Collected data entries
- - -

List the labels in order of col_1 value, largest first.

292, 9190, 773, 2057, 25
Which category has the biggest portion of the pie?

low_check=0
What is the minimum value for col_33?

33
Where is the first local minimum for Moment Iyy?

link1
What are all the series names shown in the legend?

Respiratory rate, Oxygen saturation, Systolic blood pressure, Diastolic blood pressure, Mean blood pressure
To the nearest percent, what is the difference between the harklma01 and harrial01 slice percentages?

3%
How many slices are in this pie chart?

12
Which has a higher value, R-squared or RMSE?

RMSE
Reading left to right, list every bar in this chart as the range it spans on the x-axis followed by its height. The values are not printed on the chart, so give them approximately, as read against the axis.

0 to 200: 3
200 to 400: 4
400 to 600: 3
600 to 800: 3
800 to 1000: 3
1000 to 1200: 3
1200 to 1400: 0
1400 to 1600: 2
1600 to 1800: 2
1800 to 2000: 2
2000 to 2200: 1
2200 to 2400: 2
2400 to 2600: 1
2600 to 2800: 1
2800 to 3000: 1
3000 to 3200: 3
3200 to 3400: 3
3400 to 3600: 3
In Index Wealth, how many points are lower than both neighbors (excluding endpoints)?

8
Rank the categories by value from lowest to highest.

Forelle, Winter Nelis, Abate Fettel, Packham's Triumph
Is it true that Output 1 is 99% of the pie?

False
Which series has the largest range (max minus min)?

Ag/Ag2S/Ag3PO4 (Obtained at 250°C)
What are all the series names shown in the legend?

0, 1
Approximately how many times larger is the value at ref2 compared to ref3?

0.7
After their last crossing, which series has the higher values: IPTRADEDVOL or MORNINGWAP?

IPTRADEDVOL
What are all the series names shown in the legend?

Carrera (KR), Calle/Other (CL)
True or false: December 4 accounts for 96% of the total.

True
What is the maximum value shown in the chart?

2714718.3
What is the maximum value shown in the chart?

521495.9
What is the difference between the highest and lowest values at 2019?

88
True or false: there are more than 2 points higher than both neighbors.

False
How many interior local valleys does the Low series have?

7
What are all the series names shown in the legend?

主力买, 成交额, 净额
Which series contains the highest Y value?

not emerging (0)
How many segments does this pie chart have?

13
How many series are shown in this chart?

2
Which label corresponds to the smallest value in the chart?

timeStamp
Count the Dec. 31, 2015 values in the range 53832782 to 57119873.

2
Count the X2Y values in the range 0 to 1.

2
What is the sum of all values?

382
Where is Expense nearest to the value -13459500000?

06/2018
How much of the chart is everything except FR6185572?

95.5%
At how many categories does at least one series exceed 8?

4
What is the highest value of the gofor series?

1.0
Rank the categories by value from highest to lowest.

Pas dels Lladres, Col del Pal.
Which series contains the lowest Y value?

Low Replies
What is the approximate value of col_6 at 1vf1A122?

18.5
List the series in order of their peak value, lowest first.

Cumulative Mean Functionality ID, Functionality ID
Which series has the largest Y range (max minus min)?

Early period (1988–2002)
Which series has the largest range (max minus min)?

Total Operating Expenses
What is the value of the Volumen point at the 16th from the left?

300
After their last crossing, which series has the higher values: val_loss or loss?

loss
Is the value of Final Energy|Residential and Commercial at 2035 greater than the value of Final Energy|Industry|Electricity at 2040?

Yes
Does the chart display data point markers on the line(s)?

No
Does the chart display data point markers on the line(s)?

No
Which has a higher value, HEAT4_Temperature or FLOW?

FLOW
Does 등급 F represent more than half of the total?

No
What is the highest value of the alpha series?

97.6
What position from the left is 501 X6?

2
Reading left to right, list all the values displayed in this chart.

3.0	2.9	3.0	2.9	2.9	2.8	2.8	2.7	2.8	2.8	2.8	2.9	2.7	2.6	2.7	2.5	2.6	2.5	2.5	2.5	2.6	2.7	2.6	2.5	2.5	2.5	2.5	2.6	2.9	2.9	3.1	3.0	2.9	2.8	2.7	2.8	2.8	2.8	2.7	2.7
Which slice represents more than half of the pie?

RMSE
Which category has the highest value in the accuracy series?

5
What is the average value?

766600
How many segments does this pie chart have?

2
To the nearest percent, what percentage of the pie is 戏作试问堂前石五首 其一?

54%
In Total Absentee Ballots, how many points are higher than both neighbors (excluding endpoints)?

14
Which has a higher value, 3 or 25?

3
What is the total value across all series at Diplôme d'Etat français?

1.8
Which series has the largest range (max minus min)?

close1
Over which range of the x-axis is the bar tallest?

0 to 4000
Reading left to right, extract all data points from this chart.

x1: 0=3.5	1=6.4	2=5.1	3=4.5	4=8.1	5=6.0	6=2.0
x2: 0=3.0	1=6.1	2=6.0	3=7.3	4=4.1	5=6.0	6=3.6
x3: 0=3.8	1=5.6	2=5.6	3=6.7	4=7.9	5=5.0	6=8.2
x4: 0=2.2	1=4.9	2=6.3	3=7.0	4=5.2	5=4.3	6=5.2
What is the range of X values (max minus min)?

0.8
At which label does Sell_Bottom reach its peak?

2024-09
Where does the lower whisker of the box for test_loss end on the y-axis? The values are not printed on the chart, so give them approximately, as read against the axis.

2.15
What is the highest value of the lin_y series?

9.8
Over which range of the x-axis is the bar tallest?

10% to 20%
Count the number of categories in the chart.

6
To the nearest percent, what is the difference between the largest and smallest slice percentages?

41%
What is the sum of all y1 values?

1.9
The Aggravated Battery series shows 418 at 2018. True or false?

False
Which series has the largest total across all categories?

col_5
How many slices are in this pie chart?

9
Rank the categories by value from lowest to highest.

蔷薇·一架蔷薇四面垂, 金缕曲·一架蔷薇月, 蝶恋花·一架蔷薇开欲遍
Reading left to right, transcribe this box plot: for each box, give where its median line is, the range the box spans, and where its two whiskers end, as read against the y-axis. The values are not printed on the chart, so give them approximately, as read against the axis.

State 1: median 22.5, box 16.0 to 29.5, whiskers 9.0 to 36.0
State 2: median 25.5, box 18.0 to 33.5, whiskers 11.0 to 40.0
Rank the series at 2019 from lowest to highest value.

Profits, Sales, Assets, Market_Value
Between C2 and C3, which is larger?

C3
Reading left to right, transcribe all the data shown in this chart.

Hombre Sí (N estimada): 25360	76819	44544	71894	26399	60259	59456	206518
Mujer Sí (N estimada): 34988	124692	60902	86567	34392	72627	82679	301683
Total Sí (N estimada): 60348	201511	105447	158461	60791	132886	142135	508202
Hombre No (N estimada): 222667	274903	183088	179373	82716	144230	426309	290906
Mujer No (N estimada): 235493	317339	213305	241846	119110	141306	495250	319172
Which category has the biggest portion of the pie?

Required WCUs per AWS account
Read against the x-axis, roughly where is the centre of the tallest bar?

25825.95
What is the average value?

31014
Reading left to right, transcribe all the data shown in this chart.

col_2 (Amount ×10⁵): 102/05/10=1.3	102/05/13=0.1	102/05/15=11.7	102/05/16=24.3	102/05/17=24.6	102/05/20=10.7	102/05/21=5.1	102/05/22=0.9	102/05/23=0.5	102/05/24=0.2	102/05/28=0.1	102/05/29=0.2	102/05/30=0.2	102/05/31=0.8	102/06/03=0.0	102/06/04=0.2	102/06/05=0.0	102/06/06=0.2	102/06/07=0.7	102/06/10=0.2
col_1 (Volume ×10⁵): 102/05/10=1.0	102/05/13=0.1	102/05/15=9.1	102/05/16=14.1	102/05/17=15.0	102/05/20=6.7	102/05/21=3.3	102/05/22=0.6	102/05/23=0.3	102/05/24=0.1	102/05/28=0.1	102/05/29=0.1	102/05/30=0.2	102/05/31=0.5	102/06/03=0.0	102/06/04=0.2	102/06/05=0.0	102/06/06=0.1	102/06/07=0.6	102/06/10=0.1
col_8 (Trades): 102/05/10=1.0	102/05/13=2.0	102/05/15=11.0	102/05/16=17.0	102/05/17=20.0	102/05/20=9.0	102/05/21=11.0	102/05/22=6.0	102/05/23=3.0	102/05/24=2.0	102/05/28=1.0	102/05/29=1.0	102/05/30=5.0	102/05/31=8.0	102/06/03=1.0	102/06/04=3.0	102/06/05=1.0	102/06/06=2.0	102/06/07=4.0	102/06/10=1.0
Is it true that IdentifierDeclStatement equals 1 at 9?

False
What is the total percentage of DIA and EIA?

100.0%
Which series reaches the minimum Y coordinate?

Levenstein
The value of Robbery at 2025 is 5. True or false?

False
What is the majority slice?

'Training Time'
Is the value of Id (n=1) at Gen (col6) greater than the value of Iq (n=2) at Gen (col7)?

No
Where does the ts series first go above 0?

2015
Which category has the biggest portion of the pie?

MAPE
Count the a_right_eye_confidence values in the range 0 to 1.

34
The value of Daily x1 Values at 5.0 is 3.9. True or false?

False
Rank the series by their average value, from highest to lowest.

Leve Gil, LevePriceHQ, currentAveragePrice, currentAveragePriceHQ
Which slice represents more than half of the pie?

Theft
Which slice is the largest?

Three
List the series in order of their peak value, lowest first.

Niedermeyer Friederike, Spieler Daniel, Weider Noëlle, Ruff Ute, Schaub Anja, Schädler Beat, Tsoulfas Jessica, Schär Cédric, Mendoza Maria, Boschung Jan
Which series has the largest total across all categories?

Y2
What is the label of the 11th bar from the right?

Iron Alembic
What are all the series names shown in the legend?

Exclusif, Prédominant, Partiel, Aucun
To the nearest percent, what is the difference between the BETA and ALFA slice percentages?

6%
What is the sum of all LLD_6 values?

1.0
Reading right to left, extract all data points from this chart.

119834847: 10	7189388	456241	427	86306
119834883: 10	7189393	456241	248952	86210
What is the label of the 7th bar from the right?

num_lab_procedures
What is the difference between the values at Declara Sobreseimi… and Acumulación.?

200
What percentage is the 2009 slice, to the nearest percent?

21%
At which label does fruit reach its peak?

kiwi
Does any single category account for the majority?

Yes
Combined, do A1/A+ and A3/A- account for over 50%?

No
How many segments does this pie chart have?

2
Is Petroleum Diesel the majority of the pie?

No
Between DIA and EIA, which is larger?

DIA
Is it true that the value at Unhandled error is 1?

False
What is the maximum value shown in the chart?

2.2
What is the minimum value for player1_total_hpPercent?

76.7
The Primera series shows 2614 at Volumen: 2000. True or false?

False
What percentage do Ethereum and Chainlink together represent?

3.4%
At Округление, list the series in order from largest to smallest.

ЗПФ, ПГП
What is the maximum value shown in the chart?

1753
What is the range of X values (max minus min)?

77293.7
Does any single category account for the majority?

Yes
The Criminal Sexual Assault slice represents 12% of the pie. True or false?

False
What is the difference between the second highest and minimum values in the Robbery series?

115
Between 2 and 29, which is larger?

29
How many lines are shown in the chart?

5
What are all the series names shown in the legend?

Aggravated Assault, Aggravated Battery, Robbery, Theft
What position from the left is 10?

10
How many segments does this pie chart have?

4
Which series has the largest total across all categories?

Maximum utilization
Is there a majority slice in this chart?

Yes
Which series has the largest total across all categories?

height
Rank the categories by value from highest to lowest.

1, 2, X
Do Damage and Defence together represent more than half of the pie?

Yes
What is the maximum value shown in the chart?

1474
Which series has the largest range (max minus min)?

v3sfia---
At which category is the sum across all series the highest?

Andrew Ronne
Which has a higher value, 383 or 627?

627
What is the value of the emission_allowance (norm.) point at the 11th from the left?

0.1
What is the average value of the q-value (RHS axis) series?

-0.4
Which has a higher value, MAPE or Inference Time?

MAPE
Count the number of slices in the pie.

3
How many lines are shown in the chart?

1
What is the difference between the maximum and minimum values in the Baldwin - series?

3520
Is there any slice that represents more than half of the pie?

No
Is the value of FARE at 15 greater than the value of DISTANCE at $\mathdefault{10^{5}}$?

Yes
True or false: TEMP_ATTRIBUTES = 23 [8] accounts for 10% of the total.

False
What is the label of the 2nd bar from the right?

- - -

▶ What the exercise asks
Count the lines in the material above that contain the string "accounts", treating uppercase and lowercase as different, and give only the number.

▶ Your response
2